(Saved entries)

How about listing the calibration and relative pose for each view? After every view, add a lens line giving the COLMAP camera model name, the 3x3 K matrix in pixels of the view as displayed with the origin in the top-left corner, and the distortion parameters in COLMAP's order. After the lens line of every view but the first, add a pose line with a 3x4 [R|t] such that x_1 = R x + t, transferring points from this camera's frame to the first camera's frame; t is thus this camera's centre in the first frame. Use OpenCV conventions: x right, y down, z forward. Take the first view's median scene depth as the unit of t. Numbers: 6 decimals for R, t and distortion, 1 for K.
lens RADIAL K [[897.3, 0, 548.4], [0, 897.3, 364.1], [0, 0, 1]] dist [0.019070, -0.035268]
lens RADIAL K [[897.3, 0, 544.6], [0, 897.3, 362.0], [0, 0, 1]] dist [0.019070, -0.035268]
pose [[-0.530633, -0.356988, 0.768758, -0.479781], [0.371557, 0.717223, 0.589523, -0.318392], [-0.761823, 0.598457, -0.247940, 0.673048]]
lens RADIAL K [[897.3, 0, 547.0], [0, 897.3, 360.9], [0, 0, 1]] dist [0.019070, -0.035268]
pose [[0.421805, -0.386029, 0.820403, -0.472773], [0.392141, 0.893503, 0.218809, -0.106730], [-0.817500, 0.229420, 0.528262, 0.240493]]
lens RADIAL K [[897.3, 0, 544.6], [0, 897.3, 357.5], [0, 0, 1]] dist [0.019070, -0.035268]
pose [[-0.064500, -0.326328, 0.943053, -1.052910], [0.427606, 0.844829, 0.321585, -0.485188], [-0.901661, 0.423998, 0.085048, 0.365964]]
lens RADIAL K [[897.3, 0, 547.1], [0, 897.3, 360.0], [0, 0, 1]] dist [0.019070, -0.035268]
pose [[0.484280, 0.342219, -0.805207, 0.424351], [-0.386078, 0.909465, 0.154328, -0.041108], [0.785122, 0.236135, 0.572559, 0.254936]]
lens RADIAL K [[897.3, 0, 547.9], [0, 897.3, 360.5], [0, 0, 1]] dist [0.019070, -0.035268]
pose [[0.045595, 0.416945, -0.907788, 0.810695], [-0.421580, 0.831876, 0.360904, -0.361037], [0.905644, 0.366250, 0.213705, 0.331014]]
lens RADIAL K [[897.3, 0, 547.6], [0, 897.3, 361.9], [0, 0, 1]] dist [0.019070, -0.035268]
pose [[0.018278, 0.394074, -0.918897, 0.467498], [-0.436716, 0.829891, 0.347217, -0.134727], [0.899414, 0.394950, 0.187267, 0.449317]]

■ EXERCISE GOAL
All records should be returned verbatim, none left out.

■ EXERCISE RESPONSE
How about listing the calibration and relative pose for each view? After every view, add a lens line giving the COLMAP camera model name, the 3x3 K matrix in pixels of the view as displayed with the origin in the top-left corner, and the distortion parameters in COLMAP's order. After the lens line of every view but the first, add a pose line with a 3x4 [R|t] such that x_1 = R x + t, transferring points from this camera's frame to the first camera's frame; t is thus this camera's centre in the first frame. Use OpenCV conventions: x right, y down, z forward. Take the first view's median scene depth as the unit of t. Numbers: 6 decimals for R, t and distortion, 1 for K.
lens RADIAL K [[897.3, 0, 548.4], [0, 897.3, 364.1], [0, 0, 1]] dist [0.019070, -0.035268]
lens RADIAL K [[897.3, 0, 544.6], [0, 897.3, 362.0], [0, 0, 1]] dist [0.019070, -0.035268]
pose [[-0.530633, -0.356988, 0.768758, -0.479781], [0.371557, 0.717223, 0.589523, -0.318392], [-0.761823, 0.598457, -0.247940, 0.673048]]
lens RADIAL K [[897.3, 0, 547.0], [0, 897.3, 360.9], [0, 0, 1]] dist [0.019070, -0.035268]
pose [[0.421805, -0.386029, 0.820403, -0.472773], [0.392141, 0.893503, 0.218809, -0.106730], [-0.817500, 0.229420, 0.528262, 0.240493]]
lens RADIAL K [[897.3, 0, 544.6], [0, 897.3, 357.5], [0, 0, 1]] dist [0.019070, -0.035268]
pose [[-0.064500, -0.326328, 0.943053, -1.052910], [0.427606, 0.844829, 0.321585, -0.485188], [-0.901661, 0.423998, 0.085048, 0.365964]]
lens RADIAL K [[897.3, 0, 547.1], [0, 897.3, 360.0], [0, 0, 1]] dist [0.019070, -0.035268]
pose [[0.484280, 0.342219, -0.805207, 0.424351], [-0.386078, 0.909465, 0.154328, -0.041108], [0.785122, 0.236135, 0.572559, 0.254936]]
lens RADIAL K [[897.3, 0, 547.9], [0, 897.3, 360.5], [0, 0, 1]] dist [0.019070, -0.035268]
pose [[0.045595, 0.416945, -0.907788, 0.810695], [-0.421580, 0.831876, 0.360904, -0.361037], [0.905644, 0.366250, 0.213705, 0.331014]]
lens RADIAL K [[897.3, 0, 547.6], [0, 897.3, 361.9], [0, 0, 1]] dist [0.019070, -0.035268]
pose [[0.018278, 0.394074, -0.918897, 0.467498], [-0.436716, 0.829891, 0.347217, -0.134727], [0.899414, 0.394950, 0.187267, 0.449317]]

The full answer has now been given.